La corruption, le pardon y la punition nous arrivent depuis les centres du pouvoir mondial. Ils mesurent la corruption, sur base de leurs propres paramètres, élaborent leurs classifications de pays plus ou moins corrompus. Ils remettent les prix aux gagnants et dénigrent les perdants. Mais il n’y a pas que des gens aveugles dans le premier monde. J’en veux pour preuve ce que l’on trouve dans le livre de la juge franco-norvégienne, Eva Joly: « La Corruption au cœur du pouvoir » (Editions Fondo de Cultura Económica. Buenos Aires. 2003).

La juge rappelle que les Îles Caimán sont un des dix centres financiers les plus importants de la planète, Sa souveraineté appartient à la Couronne Britannique. Son Gouverneur est désigné depuis Londres par le Ministre de la Justice. Les grandes banques nord-américaines ont des succursales dans ces îles éloignées des regards de Dieu, des policiers et des agents du fisc. Il s’agit d’un des paradis financiers les plus connus de l’univers dans lequel narcotrafficants, gérants de multinationales, dictateurs et génocides « recyclent » les dollars de la cocaïne ou envoient des fonds destinés à corrompre, pour des sommes qui, l’an dernier atteignirent les 400 milliards de dollars, rien qu’en matière de licitations (« La Razón », La Paz, Bolivie, 21-X-04).

Le nom bien connu du Grand-Duché du Luxembourg engendre une sorte de respect de révérence entre les hommes sans cravates, ni nœud-papillons. Peu d’entre eux savent, dit Eva Joly, que c’est dans cet « honorable » pays que se trouve la Cour Européenne de Justice, justement à l’endroit où environ 12.000 société-écrans et 320 banques de renommée mondiale ont leurs filiales profitant du fait que les juges du Luxembourg freinent, de manière systématique toutes tentatives destinées à intervenir dans ce havre de délinquance financière.

Le juge Baltasar Garzón, qui introduit le livre d’ Eva Joly, se plaint du fait des croissantes difficultés juridiques qu’affrontent les magistrats chargés de juger, en Italie, les délits de Silvio Berlusconi, paradigme de la corruption sur le vieux continent. Ses défenseurs assurent que de faire des recherches sur des comptes bancaires secrets constitue une violation des droits de l’homme. En réponse à ceux qui luttent contre le délit, Berlusconi a nommé sa nouvelle organisation politique : « Maison des Libertés ».
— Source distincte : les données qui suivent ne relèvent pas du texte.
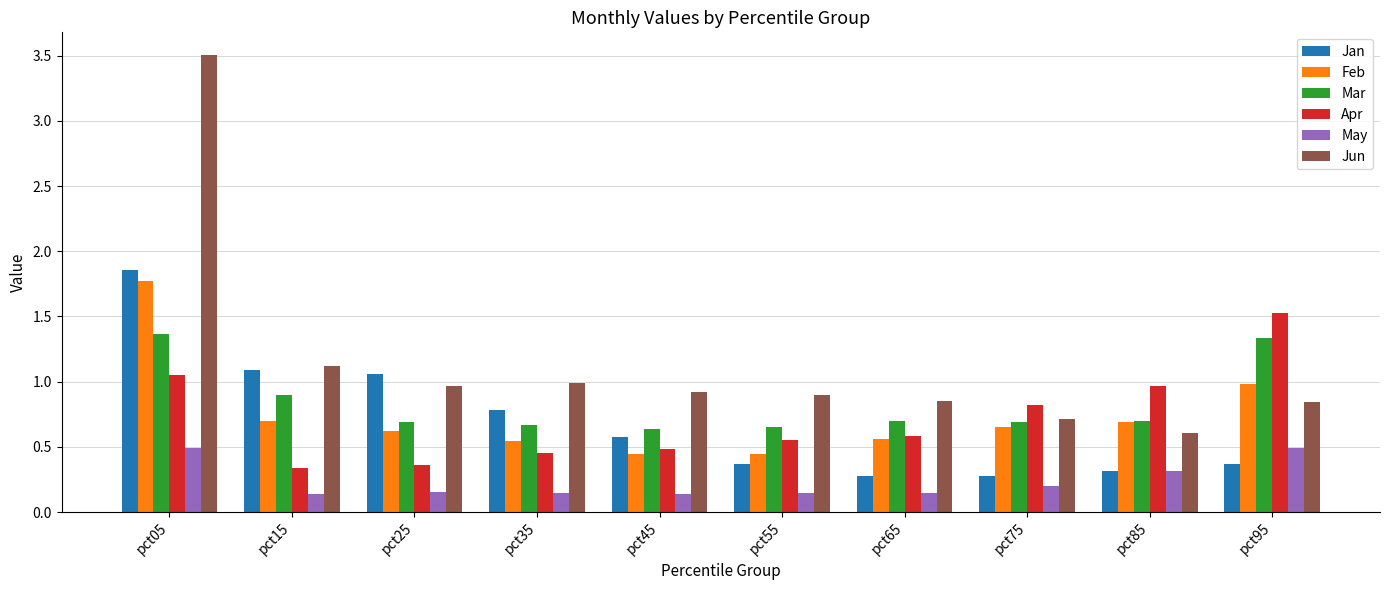

At which category is the sum across all series the highest?

pct05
Dans ce registre de la corruption, ne s’agit-il pas de corruption lorsqu’on procède à la réélection de George W Bush, à la présidence des États-Unis, alors que celui-ci, en envahissant l’ Irak, sans l’accord des Nations-Unies, s’est converti en un criminel de guerre?

Depuis sa base en Allemagne, Transparency International (TI), institution qui dit lutter contre la corruption, fait savoir, sur son site WEB, que, grâce à ses démarches, l’ Organisation pour la Coopération et le Développement (OCDE), rassemblant les pays les plus riches du monde, a conformé une commission de lutte contre la corruption, financée, par des compagnies telles que Shell, Rio Tinto Zinc (RTZ), Price Water House et Citigroup. La Shell, en gonflant ses réserves a atteint les niveaux de corruption d’ ENRON. L’anglaise RTZ, que appuyait Hitler, est un partenaire du président déchu Gonzalo Sánchez de Lozada (GSL) et elle pille le cuivre du Chili et d’autres pays « en voie de développement ». Price Water House a couvert ENRON. Les délits du Citigroup ne sauraient être présentés dans un article aussi court.

Ce qui précède ne signifie pas qu’il ne faille point lutter contre la corruption en Bolivie et dans d’autres pays semi-coloniaux.. Il ne s’agit pas d’accepter l’adage « maux de beaucoup, consolation d’imbéciles ». Tout le contraire. La conviction que la corruption nous vide de notre substance et nous détruit spirituellement et économiquement nous a amené, en 1990, a présenter la Loi des Investigations de Fortunes qui, depuis lors, dort d’un sommeil profond, ainsi qu’à écrire « La Fortune du Président », livre qui présente les détails des aventures délictives de Gonzalo Sánchez de Lozada.

Mettre en tête de la corruption mondiale à des pays comme le Bangladesh, Haiti, l’ Equateur, la Bolivie ou le Paraguay, comme le fait TI, y ne pas mentionner aux premiers postes de ce classement à l’Angleterre, aux Etats-Unis, à la France, à l’ Allemagne, à l’Italie et à la Belgique, du fait de leurs liens avec les paradis financiers, de leur responsabilité dans la destruction de l’environnement et dans la fabrication la plus honteuse d’armes de destruction massives, implique une conviction du fait qu’en plus d’être des peuples pillés, nous sommes des peuples d’idiots.